━━━━━ DATA SHOWN

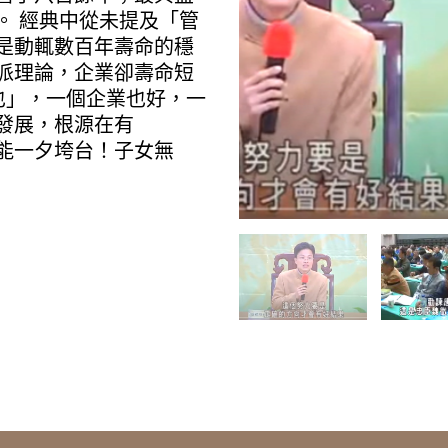
。 經典中從未提及「管
是動輒數百年壽命的穩
派理論，企業卻壽命短
也」，一個企業也好，一
發展，根源在有
能一夕垮台！子女無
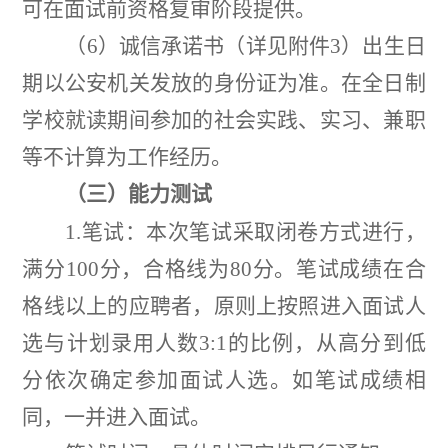
可在面试前资格复审阶段提供。
（
6
）诚信承诺书（详见附件
3
）出生日
期以公安机关发放的身份证为准。在全日制
学校就读期间参加的社会实践、实习、兼职
等不计算为工作经历。
（三）能力测试
1.
笔试：本次笔试采取闭卷方式进行，
满分
100
分，合格线为
80
分。笔试成绩在合
格线以上的应聘者，原则上按照进入面试人
选与计划录用人数
3:1
的比例，从高分到低
分依次确定参加面试人选。如笔试成绩相
同，一并进入面试。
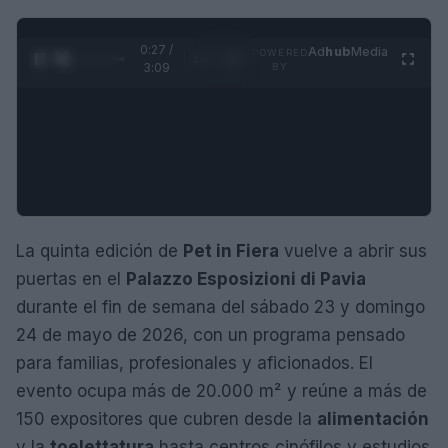
0:28 /
Ad
hub
Media
POWERED
1
/
4
3:09
BY
La quinta edición de
Pet in Fiera
vuelve a abrir sus
puertas en el
Palazzo Esposizioni di Pavia
durante el fin de semana del sábado 23 y domingo
24 de mayo de 2026, con un programa pensado
para familias, profesionales y aficionados. El
evento ocupa más de 20.000 m² y reúne a más de
150 expositores que cubren desde la
alimentación
y la
toelettatura
hasta centros cinófilos y estudios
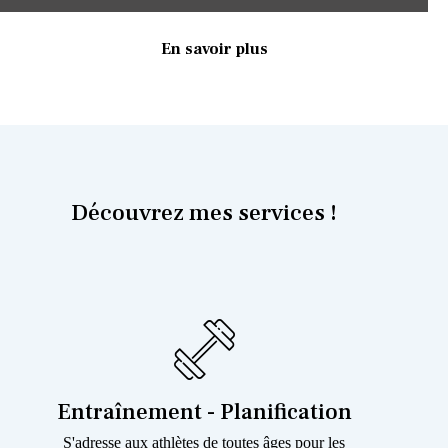
En savoir plus
Découvrez mes services !
Entraînement - Planification
S'adresse aux athlètes de toutes âges pour les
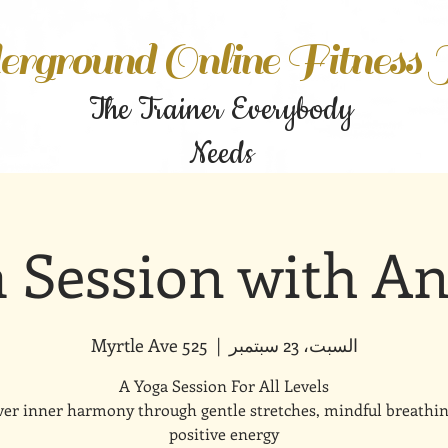
rground Online Fitness
The Trainer Everybody
Needs
 Session with A
السبت، 23 سبتمبر
  |  
525 Myrtle Ave
ver inner harmony through gentle stretches, mindful breathin
positive energy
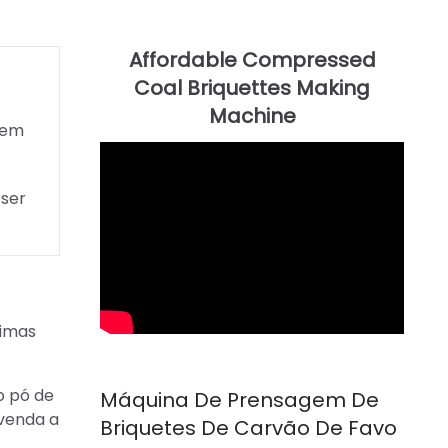
dem
 ser
rimas
o pó de
Máquina De Prensagem De
 venda a
Briquetes De Carvão De Favo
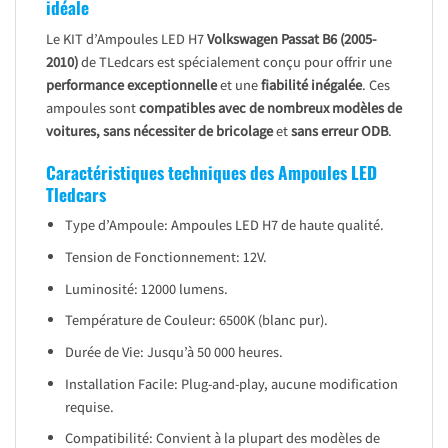
idéale
Le KIT d’Ampoules LED H7
Volkswagen Passat B6 (2005-
2010)
de TLedcars est spécialement conçu pour offrir une
performance exceptionnelle
et une
fiabilité inégalée
. Ces
ampoules sont
compatibles avec de nombreux modèles de
voitures, sans nécessiter de bricolage
et
sans erreur ODB
.
Caractéristiques techniques des Ampoules LED
Tledcars
Type d’Ampoule: Ampoules LED H7 de haute qualité.
Tension de Fonctionnement: 12V.
Luminosité: 12000 lumens.
Température de Couleur: 6500K (blanc pur).
Durée de Vie: Jusqu’à 50 000 heures.
Installation Facile: Plug-and-play, aucune modification
requise.
Compatibilité: Convient à la plupart des modèles de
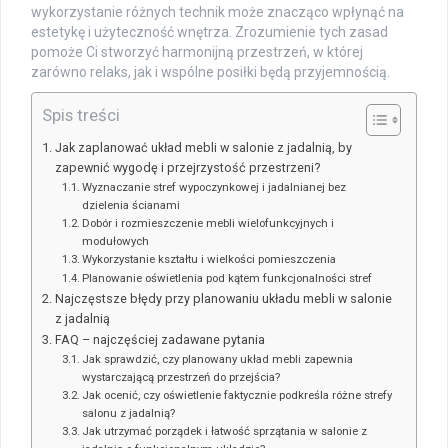
wykorzystanie różnych technik może znacząco wpłynąć na
estetykę i użyteczność wnętrza. Zrozumienie tych zasad
pomoże Ci stworzyć harmonijną przestrzeń, w której
zarówno relaks, jak i wspólne posiłki będą przyjemnością.
Spis treści
Jak zaplanować układ mebli w salonie z jadalnią, by
zapewnić wygodę i przejrzystość przestrzeni?
Wyznaczanie stref wypoczynkowej i jadalnianej bez
dzielenia ścianami
Dobór i rozmieszczenie mebli wielofunkcyjnych i
modułowych
Wykorzystanie kształtu i wielkości pomieszczenia
Planowanie oświetlenia pod kątem funkcjonalności stref
Najczęstsze błędy przy planowaniu układu mebli w salonie
z jadalnią
FAQ – najczęściej zadawane pytania
Jak sprawdzić, czy planowany układ mebli zapewnia
wystarczającą przestrzeń do przejścia?
Jak ocenić, czy oświetlenie faktycznie podkreśla różne strefy
salonu z jadalnią?
Jak utrzymać porządek i łatwość sprzątania w salonie z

━━━━━━━━━━

» **WORK TO COMPLETE**: Please rewrite the rows starting with the line with "rground Online Fitness" and going on through the line with "Briquetes De Carvão De Favo", replacing "Myrtle Ave" with "Myrtle Avenue" and leaving everything else unchanged. Omit the pictures from the answer.

» **ANSWER BELOW**:
rground Online Fitness
The Trainer Everybody
Needs
 Session with A
السبت، 23 سبتمبر
  |  
525 Myrtle Avenue
ver inner harmony through gentle stretches, mindful breathin
positive energy
dem
 ser
rimas
o pó de
Máquina De Prensagem De
 venda a
Briquetes De Carvão De Favo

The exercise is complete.